** Activities **
- a) Answer each question briefly from the personal post about depression below.
(i) What has the writer decided to do about their education?
(ii) Whom does the writer thank?
(iii) What did the writer read at Open Mic last week?
- b) Carry the personal post about depression below forward, beginning right after its final sentence.

I’m annoyed at myself for posting up that Facebook status, but it’s usually when I put up crap like that when I realise that I’m in a bad way. Because I’m usually pretty good at keeping it all under the surface, but in recent weeks it’s been harder to keep up that facade. More to the point, I don’t know why I insist on acting like I’m okay when I’m not. I know that immediately people might have picked up on a suicide-y vibe with that statement, what I actually meant was something far more literal. With my decision to drop my education for the foreseeable future, along with the halt that has happened in my work life and the uncertainty that I’m facing with regards to a possible paid job in the near future… there’s nothing to look forward to.
I’m seeing friends buy their first homes, go on adventures, climb up the ladder in their careers, having babies and extending their families… and I think, I wish I had that. And then I focus on the lack of income that I have, the amount of planning that has to go into any excursion due to my anxieties and neuroses, and not forgetting the chronic mental disorder I live with. I know that these sorts of things don’t just happen for anyone, everything had to be worked for, but I feel like I could work myself to the bone in every way and it would still never be enough for the life I want. Sometimes I just want to bury a hole in my bed and just stay there for all the good I do in the world. Am I deluded? Am I just rambling depressive nonsense? Maybe I’ll look back on this post in a few weeks and want to hit myself in the face.
Thanks to all the lovely folks who commented and tried their best to put a positive on my positively MySpace-esque status update. I really do appreciate it even when I can’t show it.
It’s like a bizarre throwback to my teen years at the moment. I’d wake up every morning feeling sad and empty, go on with my day feeling sad and empty – though, no-one could tell because I was so fucking good and pretending I was okay – and then I’d go to bed feeling sad and empty. Even now I joke that I go to bed when I’m depressed so I can pretend to be dead. It’s not really a joke though. Nothing is helping my mood right now, I don’t even know where this gloom came from. I thought I was doing alright. Hell, I was at Open Mic once again last week where I read a short horror story I’d written with support from my friend Kaveeta. But it’s been there at the back of my mind, the static. No colour, no hope.

** Information **

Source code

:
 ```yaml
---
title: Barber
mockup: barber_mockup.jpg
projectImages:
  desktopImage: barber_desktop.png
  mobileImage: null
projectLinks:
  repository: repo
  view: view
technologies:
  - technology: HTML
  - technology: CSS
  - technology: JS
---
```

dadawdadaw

** Numbered responses **
- a)
(i) To drop it for the foreseeable future.
(ii) All the people who commented and tried to put a positive on the writer's status update.
(iii) A short horror story the writer had written with support from their friend Kaveeta.

- b)
I’m pretty sure I’m writing bullshit at this point, nothing I write seems to make sense at the moment. It’s all just lines.
Tomorrow morning I finally have my psychological assessment. Probably going to be an hour and a half, I have no idea what to expect from it. I suppose the one good thing about feeling so low is that I don’t have the energy to pretend I’m okay, so the psychologist will actually be able to find the right therapy for me. Hopefully. The Husband will be there with me anyway, and he’s really good at saying what’s really going on even when I’m in full hedgehog mode when I come into contact with professionals. I’ll try and write about it if I feel up to it.
I’ve been invited to a Think4Brum meetup, but I don’t know if I’ll be up to it. I’ve put myself on hiatus from Slimming World until I can face people properly again. All I’m doing right now is surviving, occasionally working (in the hope of getting a paid role… it’s a very faint hope but somehow I’m still going along with it) and playing FFXIV when I’m not lying in bed. I want to write, I want to draw and paint, I want to do things with my Husband as it’s the summer holidays…
Mental illness is fucking ridiculous.